In questa sezione vengono divise le imprese per settore di attività; possiamo, infatti, avere i seguenti settori:

Agricoltura

L’imprenditore agricolo per essere tale deve dimostrare di essere in grado di determinare la percentuale maggioritaria del proprio reddito con l’attività svolta nel settore sia come conduttore di fondo che come allevatore.
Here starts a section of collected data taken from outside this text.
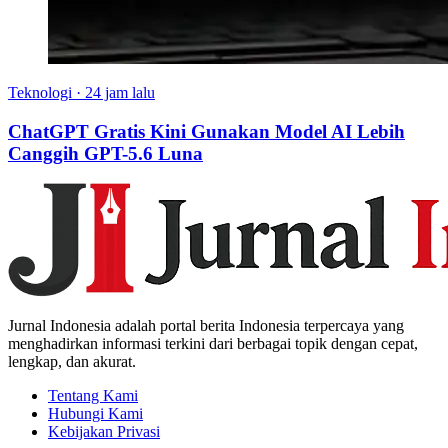
Teknologi
·
24 jam lalu
ChatGPT Gratis Kini Gunakan Model AI Lebih
Canggih GPT-5.6 Luna
Jurnal Indonesia adalah portal berita Indonesia terpercaya yang
menghadirkan informasi terkini dari berbagai topik dengan cepat,
lengkap, dan akurat.
Tentang Kami
Hubungi Kami
Kebijakan Privasi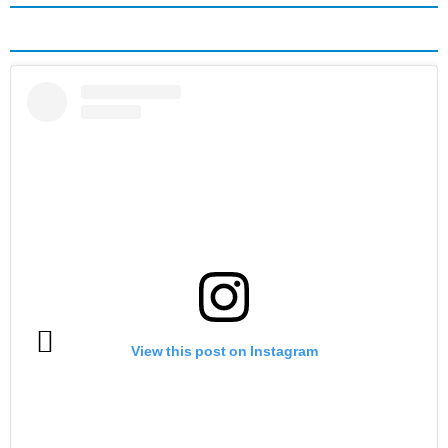
View this post on Instagram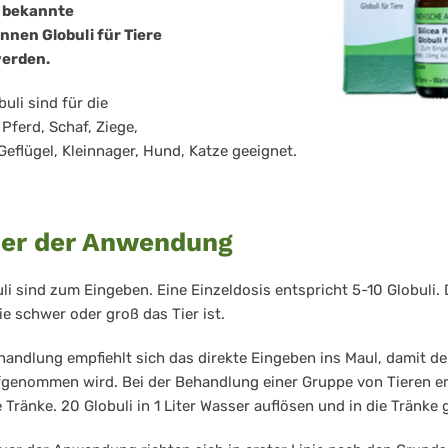
r bekannte
nen Globuli für Tiere
werden.
uli sind für die
Pferd, Schaf, Ziege,
eflügel, Kleinnager, Hund, Katze geeignet.
uer der Anwendung
li sind zum Eingeben. Eine Einzeldosis entspricht 5-10 Globuli. 
e schwer oder groß das Tier ist.
ehandlung empfiehlt sich das direkte Eingeben ins Maul, damit de
enommen wird. Bei der Behandlung einer Gruppe von Tieren em
 Tränke. 20 Globuli in 1 Liter Wasser auflösen und in die Tränke 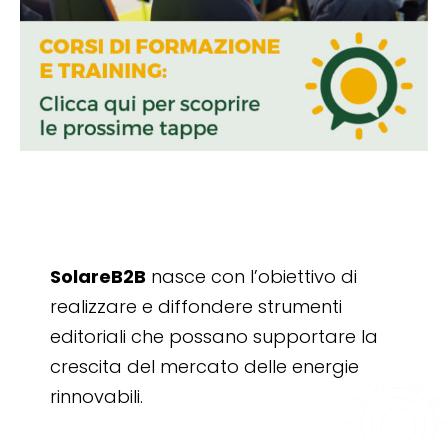
SolareB2B
nasce con l’obiettivo di
realizzare e diffondere strumenti
editoriali che possano supportare la
crescita del mercato delle energie
rinnovabili.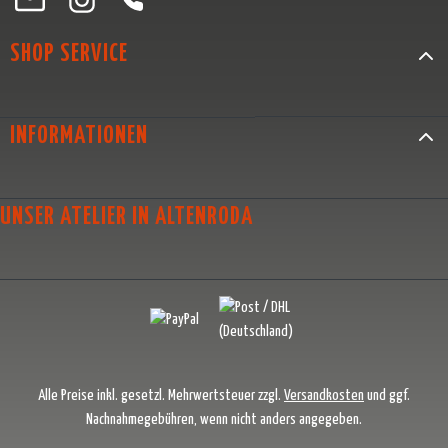
SHOP SERVICE
INFORMATIONEN
UNSER ATELIER IN ALTENRODA
Alle Preise inkl. gesetzl. Mehrwertsteuer zzgl.
Versandkosten
und ggf.
Nachnahmegebühren, wenn nicht anders angegeben.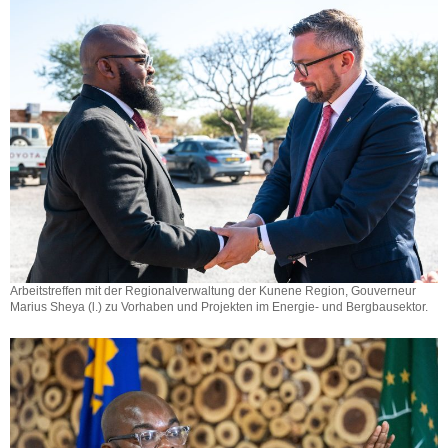
Arbeitstreffen mit der Regionalverwaltung der Kunene Region, Gouverneur
Marius Sheya (l.) zu Vorhaben und Projekten im Energie- und Bergbausektor.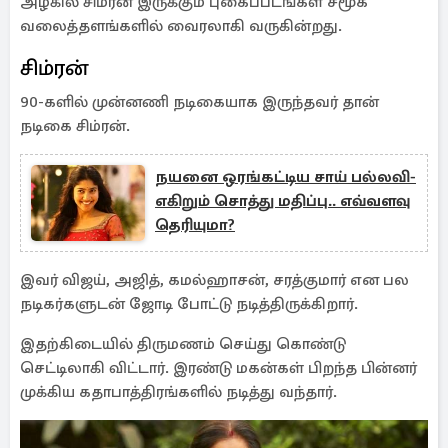
அழகில் சிம்ரன் இருக்கும் புகைப்படங்கள் சமூக
வலைத்தளங்களில் வைரலாகி வருகின்றது.
சிம்ரன்
90-களில் முன்னணி நடிகையாக இருந்தவர் தான்
நடிகை சிம்ரன்.
நயனை ஒரங்கட்டிய சாய் பல்லவி-
எகிறும் சொத்து மதிப்பு.. எவ்வளவு
தெரியுமா?
இவர் விஜய், அஜித், கமல்ஹாசன், சரத்குமார் என பல
நடிகர்களுடன் ஜோடி போட்டு நடித்திருக்கிறார்.
இதற்கிடையில் திருமணம் செய்து கொண்டு
செட்டிலாகி விட்டார். இரண்டு மகன்கள் பிறந்த பின்னர்
முக்கிய கதாபாத்திரங்களில் நடித்து வந்தார்.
L’attività è normata da specifiche disposizioni di legge e da regolamenti comunitari

Industria

L’attività industriale è caratterizzata dalla prevalenza della produzione rispetto allo scambio. La classificazione comunitaria distingue fra grandi imprese e Piccole e Medie Imprese. Le PMI hanno meno di 250 dipendenti, un fatturato inferiore a 40 Milioni di ECU (MECU), un bilancio inferiore a 27 MECU e rispettano i criteri di indipendenza (cioè non sono soggette a controllo per una quota superiore al 25% del capitale da imprese o gruppi non definibili come PMI). Sono invece, individuate piccole imprese le imprese che hanno meno di 50 dipendenti, fatturato inferiore a 7 MECU, bilancio inferiore a 5 MECU e rispettano i dettati criteri di indipendenza.

Commercio e Servizi

L’attività commerciale è rivolta prevalentemente allo scambio di beni e servizi. Anche in questo settore vige una distinzione fra grande e piccola media impresa.

Artigianato

Ai sensi della normativa comunitaria l’attività artigianale è equiparata alla piccola impresa. Per l’avvio di una iniziativa artigiana è necessario che il lavoro manuale svolto dall’imprenditore abbia carattere prevalente rispetto l’apporto del capitale. Esistono inoltre precisi limiti dimensionali di addetti che non possono superare i 22 dipendenti, salvo casi specifici (legge 443/85). Il settore artigiano gode di particolari incentivi regionali e agevolazioni statali , comunitarie e sull'occupazione.